The most bizarre meteor shower I saw was the Geminids one January.

One Christmas eve I went paddling in full moonlight at three quarter tide.  The Granite of all the edges of the islands were festooned with focus glazed with ice making them look as though they were garlanded with silver.  What a sight.

The moonlight turns the world into a scintillating silvery paradise especially ice frozen onto the seaweed on the rocks.  Paddling in the winter evening is something not to be missed.

Ice at Night**

(kayak design, in ice, at night, Greenland)

There is a difference to paddling in the ice pans and slush when you cannot see objects directly in front of you at night.  This situation requires that you must know what your kayak will do when you suddenly run up on an ice pan.  I found that it is important to have a rockered hull with a shallow "V" bottom and closed bulkheads that have air bags inside them.  The kayak needs to have sufficient secondary stability so that the kayak is be able to maintain stability when the bow is resting on an ice pan and should it fill with water will float level with the paddler sitting in it.  I found that by running the bow slightly up on the beach similar to what would happen if the kayak were to have rammed up onto a pan of ice I can estimate how much secondary stability my kayak has and how comfortable this secondary feels to me.  This type of stability I also find rather important for taking photographs and videos when I am on the water.  I have gotten rid of and avoided kayaks that do not a rockered shallow “V” hull.  All Greenland and Canada kayaks shallow "V" hulls.

**JOBS**
**a)** In the text on kayaking at night, which meteor shower does the writer call the most bizarre one they saw?
**b)** List every hull or design feature that the writer of the text on kayaking at night says is important in a kayak for paddling among ice pans.
**c)** Write the next few sentences of the text on kayaking at night, following on from its final sentence.

**PROVIDED RECORDS**

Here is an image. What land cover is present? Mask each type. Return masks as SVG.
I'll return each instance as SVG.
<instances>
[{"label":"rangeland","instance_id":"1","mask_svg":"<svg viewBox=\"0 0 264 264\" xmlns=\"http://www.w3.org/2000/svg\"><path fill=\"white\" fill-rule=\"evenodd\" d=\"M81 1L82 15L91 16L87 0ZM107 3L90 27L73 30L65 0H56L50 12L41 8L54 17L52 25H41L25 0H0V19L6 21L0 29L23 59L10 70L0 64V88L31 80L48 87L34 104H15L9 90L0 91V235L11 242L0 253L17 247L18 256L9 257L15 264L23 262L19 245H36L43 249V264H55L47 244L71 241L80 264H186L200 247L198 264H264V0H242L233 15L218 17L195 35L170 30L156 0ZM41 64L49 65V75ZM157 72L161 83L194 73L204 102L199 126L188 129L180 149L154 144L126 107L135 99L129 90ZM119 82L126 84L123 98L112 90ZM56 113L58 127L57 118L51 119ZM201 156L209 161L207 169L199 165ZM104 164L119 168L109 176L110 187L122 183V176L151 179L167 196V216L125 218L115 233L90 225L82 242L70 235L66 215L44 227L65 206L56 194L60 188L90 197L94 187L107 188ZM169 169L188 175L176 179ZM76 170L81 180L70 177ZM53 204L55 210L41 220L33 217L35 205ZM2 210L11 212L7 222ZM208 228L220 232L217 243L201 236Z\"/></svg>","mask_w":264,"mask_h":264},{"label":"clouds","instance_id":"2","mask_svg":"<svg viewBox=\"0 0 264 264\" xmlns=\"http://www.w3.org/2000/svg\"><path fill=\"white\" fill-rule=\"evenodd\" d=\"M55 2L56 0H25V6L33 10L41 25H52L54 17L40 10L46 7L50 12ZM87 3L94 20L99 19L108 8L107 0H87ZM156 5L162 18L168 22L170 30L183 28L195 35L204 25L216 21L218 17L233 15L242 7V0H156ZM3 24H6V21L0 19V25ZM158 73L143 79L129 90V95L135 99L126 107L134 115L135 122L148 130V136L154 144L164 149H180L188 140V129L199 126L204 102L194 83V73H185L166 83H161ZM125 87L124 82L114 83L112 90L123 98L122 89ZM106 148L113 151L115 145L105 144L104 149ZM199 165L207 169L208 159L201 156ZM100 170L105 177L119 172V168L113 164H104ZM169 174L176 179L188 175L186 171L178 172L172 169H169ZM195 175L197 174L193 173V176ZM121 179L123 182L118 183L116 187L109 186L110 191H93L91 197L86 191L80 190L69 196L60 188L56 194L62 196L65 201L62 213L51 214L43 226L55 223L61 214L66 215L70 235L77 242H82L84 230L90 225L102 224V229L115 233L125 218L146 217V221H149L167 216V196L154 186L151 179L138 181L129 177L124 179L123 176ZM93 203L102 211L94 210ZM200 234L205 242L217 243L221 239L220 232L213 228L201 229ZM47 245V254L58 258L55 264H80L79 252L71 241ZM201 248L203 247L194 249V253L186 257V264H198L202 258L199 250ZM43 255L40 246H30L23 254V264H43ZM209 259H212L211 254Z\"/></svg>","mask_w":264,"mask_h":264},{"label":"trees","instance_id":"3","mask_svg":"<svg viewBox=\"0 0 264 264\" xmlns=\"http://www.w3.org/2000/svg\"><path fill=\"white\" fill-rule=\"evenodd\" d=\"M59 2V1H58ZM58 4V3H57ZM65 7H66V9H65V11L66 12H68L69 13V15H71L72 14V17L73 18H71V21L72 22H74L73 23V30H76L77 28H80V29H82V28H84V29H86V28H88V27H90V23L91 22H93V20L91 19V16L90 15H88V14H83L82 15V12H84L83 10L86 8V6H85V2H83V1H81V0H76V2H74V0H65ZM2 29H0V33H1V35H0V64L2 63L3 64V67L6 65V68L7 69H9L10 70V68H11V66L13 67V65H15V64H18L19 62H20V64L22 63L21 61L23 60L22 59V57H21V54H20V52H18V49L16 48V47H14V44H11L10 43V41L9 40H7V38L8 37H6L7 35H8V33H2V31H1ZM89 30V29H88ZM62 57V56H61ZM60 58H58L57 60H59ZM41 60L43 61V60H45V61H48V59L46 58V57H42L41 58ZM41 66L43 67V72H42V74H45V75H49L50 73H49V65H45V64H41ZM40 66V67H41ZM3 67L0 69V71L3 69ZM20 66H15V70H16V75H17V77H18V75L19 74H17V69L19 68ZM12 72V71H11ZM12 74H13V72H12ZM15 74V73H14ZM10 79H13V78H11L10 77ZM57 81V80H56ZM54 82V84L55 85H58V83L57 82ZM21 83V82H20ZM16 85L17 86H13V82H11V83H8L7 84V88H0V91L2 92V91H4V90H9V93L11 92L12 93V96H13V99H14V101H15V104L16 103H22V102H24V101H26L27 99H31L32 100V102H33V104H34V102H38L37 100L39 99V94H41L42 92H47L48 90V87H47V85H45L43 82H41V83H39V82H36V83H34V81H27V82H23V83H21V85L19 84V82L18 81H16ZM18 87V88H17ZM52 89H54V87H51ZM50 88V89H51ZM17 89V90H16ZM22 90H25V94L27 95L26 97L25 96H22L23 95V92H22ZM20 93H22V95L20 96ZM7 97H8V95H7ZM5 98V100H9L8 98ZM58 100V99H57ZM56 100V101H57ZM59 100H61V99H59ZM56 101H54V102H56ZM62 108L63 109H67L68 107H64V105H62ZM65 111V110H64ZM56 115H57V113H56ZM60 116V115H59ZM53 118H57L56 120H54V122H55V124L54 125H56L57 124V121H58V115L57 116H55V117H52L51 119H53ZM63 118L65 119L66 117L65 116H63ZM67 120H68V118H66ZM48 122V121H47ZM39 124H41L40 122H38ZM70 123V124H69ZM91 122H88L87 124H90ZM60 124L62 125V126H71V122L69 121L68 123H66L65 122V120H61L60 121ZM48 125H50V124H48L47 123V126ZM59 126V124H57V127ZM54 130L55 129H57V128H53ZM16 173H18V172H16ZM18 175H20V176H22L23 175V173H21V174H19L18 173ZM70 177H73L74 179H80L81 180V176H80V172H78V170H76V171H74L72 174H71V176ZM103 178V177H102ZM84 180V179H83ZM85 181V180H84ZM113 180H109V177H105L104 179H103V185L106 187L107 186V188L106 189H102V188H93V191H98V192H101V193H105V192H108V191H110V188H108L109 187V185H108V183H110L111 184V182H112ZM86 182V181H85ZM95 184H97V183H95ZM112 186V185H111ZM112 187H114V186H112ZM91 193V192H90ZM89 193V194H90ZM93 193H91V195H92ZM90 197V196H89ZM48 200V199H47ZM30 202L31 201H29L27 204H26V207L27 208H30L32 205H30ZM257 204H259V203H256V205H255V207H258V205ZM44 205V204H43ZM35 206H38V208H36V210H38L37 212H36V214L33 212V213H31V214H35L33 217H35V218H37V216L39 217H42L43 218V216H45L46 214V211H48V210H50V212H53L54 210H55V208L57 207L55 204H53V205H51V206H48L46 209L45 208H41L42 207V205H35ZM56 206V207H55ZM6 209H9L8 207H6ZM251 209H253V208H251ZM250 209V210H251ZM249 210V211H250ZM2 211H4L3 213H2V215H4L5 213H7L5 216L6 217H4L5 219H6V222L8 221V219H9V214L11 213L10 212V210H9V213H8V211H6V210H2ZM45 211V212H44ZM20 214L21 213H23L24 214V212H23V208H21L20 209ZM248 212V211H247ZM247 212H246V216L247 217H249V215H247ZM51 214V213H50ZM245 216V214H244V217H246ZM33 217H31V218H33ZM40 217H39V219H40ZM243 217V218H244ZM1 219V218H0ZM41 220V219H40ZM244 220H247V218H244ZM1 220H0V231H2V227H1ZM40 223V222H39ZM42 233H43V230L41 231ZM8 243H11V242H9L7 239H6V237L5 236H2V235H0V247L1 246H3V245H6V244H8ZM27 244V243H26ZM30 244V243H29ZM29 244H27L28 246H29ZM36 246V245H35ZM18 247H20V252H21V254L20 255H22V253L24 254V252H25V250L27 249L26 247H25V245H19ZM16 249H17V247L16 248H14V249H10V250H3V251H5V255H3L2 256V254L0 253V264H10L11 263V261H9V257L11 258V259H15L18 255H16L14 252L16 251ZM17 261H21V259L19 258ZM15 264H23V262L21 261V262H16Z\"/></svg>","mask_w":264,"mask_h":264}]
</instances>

**EXERCISE ANSWERS**
**a)** The Geminids, one January.

**b)**
- A rockered hull
- A shallow "V" bottom
- Closed bulkheads with air bags inside them
- Sufficient secondary stability

**c)**
The Greenlandic kayak hulls from Ilulissat and Ammassalik accommodate the necessity of being able to get the kayak up on the ice in their kayak designs before the pans of ice collide crushing the kayak.  In the Ammassalik Greenland area the kayak is designed with ivory runners attached to the keel and between the chine so that paddler is able to get the kayak up on the thin ice and pole the kayak across the ice to firm ground.  Ammassalik kayak paddlers have hook shaped ends in bone or ivory on the ends of their paddles for grabbing the ice.

Night Winter Paddling with swells**

(night, slush ice, swells, open areas, paddling technique, ice concentrations, dragon's back, preoccupation)

After numerous days of heavy wind I had to negotiate a midnight crossing through slush ice seawater.  The swells were still running and the temperature was nearly zero.  I specifically choose a launch site at Pine Orchard, which had better salinity because Stony Creek was frozen in.

This is when sea kayaking becomes a very serious, dangerous undertaking.  The inner areas of estuaries along the coast first freeze.  Because fresh water is less dense than salt water, fresh water flows out on top of the seawater. When it is cold enough there is some freeze separation of the seawater as well.  Ice floats because it is less dense than water.  The less salt in the ice the more brittle and the more salt the more flexible is the ice.

From my kayak cockpit paddling even under the glaze of moonlight, I find that I cannot see an area of slush ice.  The light and vision angle is not sufficient.

The slush may look like open water because it is being kept in motion by the incoming swells.  These swells can do the same to the conglomeration of small pan ice.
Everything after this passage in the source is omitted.